### TASK INSTRUCTIONS
Leaving out the pictures, output each record exactly as it stands.

### THE DATA
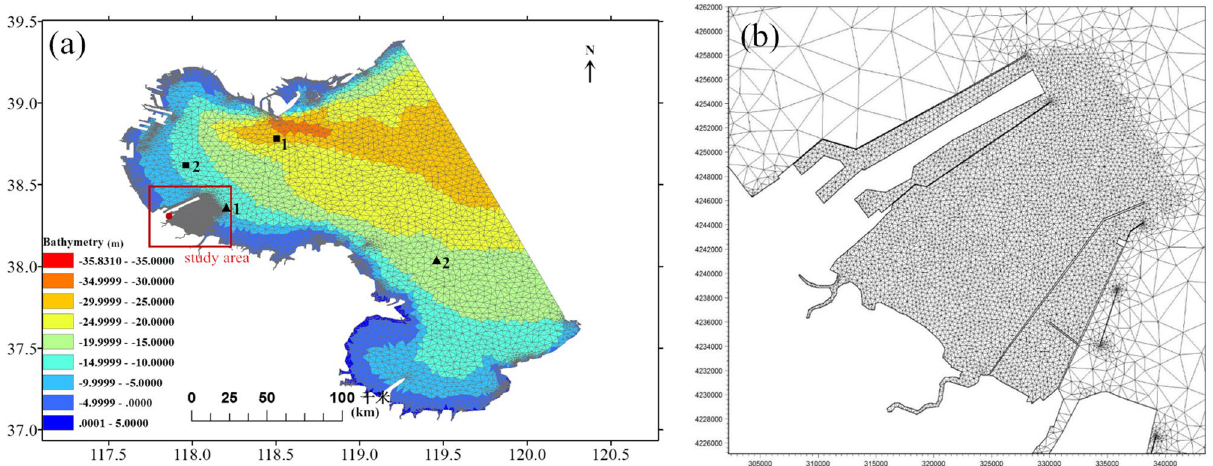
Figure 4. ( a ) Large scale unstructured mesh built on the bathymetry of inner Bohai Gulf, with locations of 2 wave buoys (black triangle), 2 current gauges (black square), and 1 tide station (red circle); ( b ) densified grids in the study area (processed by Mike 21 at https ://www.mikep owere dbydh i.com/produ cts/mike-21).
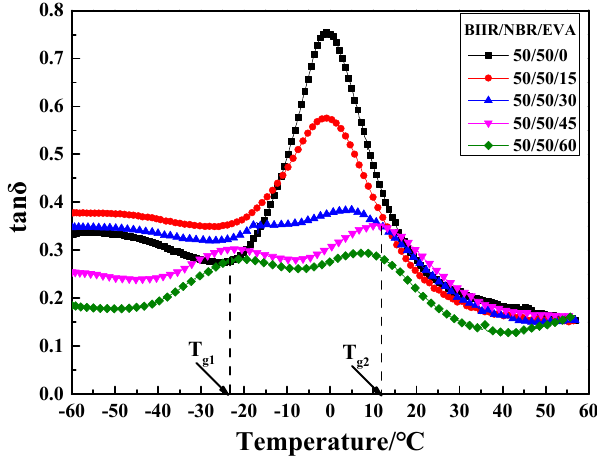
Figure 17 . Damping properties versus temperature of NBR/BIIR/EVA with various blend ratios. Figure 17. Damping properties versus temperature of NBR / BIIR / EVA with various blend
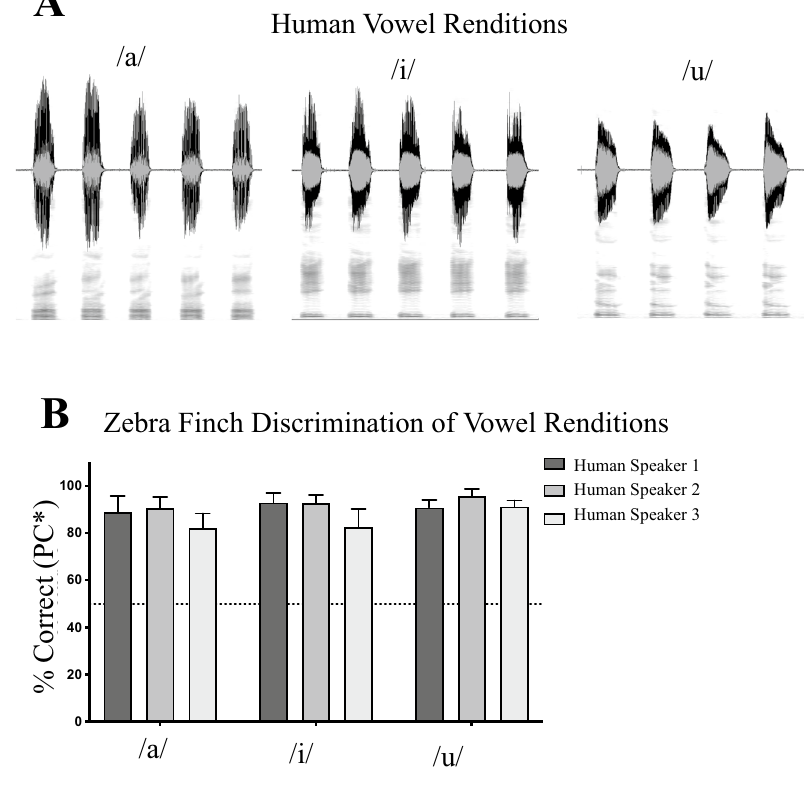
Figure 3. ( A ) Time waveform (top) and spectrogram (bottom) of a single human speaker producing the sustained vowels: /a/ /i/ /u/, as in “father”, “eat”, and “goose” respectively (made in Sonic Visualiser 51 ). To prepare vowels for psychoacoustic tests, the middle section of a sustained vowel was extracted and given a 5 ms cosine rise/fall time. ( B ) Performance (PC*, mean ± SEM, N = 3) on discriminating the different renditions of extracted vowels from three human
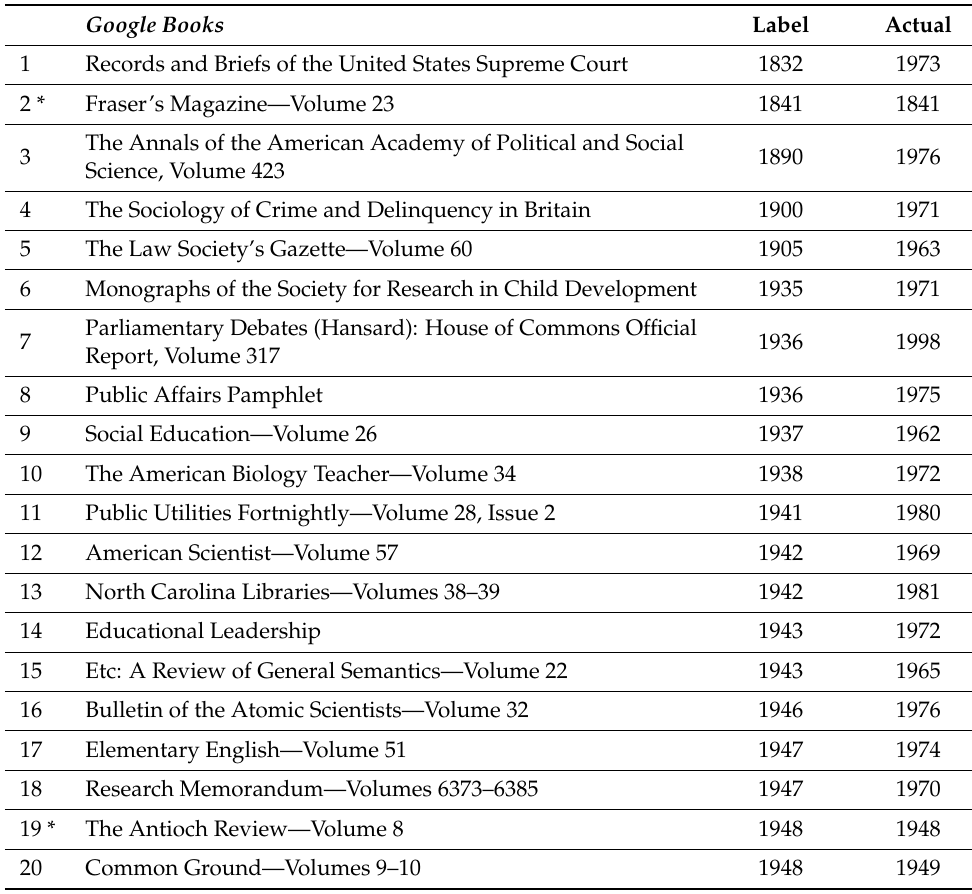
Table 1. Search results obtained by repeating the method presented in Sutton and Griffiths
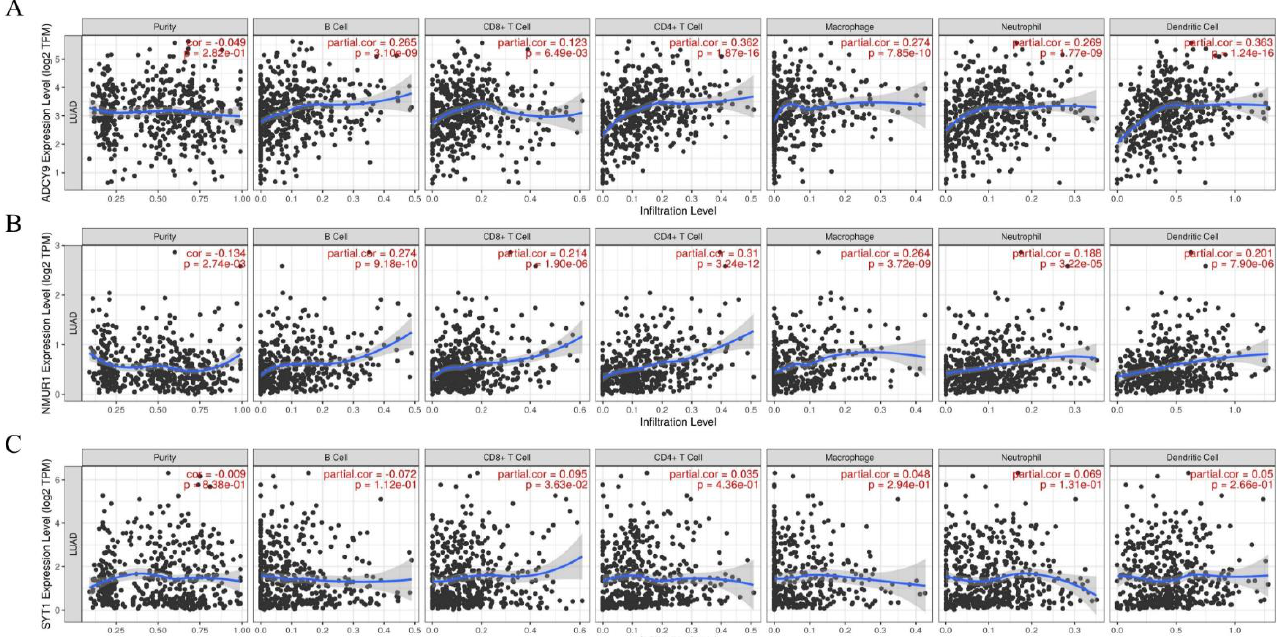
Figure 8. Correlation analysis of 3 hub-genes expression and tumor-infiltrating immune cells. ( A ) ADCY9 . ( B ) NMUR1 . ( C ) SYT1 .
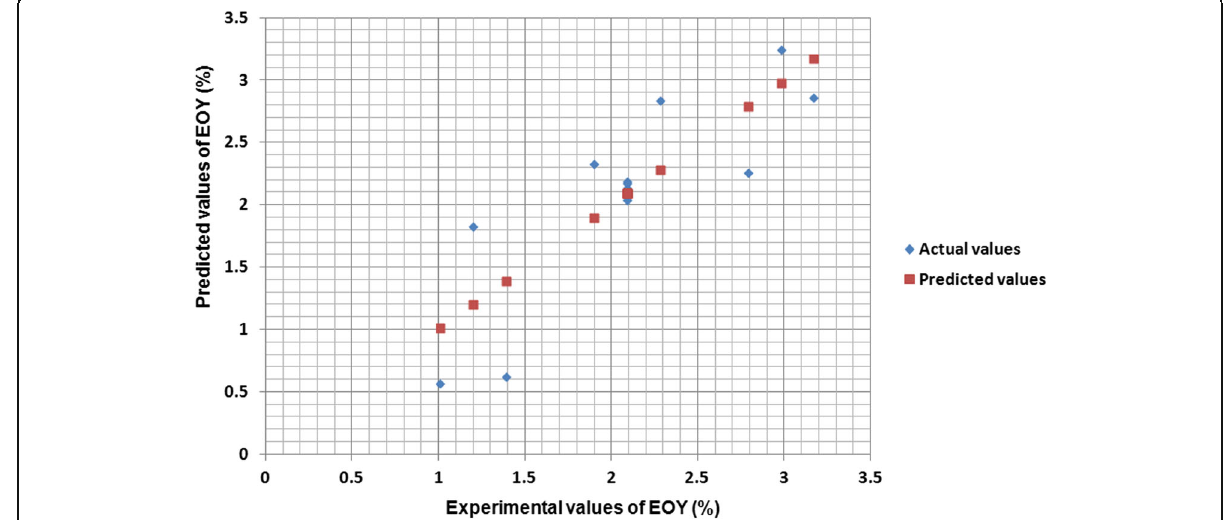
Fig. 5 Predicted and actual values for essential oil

### SOLUTION FOR THIS PROBLEM
Figure 4. ( a ) Large scale unstructured mesh built on the bathymetry of inner Bohai Gulf, with locations of 2 wave buoys (black triangle), 2 current gauges (black square), and 1 tide station (red circle); ( b ) densified grids in the study area (processed by Mike 21 at https ://www.mikep owere dbydh i.com/produ cts/mike-21).
Figure 17 . Damping properties versus temperature of NBR/BIIR/EVA with various blend ratios. Figure 17. Damping properties versus temperature of NBR / BIIR / EVA with various blend
Figure 3. ( A ) Time waveform (top) and spectrogram (bottom) of a single human speaker producing the sustained vowels: /a/ /i/ /u/, as in “father”, “eat”, and “goose” respectively (made in Sonic Visualiser 51 ). To prepare vowels for psychoacoustic tests, the middle section of a sustained vowel was extracted and given a 5 ms cosine rise/fall time. ( B ) Performance (PC*, mean ± SEM, N = 3) on discriminating the different renditions of extracted vowels from three human
Table 1. Search results obtained by repeating the method presented in Sutton and Griffiths
Figure 8. Correlation analysis of 3 hub-genes expression and tumor-infiltrating immune cells. ( A ) ADCY9 . ( B ) NMUR1 . ( C ) SYT1 .
Fig. 5 Predicted and actual values for essential oil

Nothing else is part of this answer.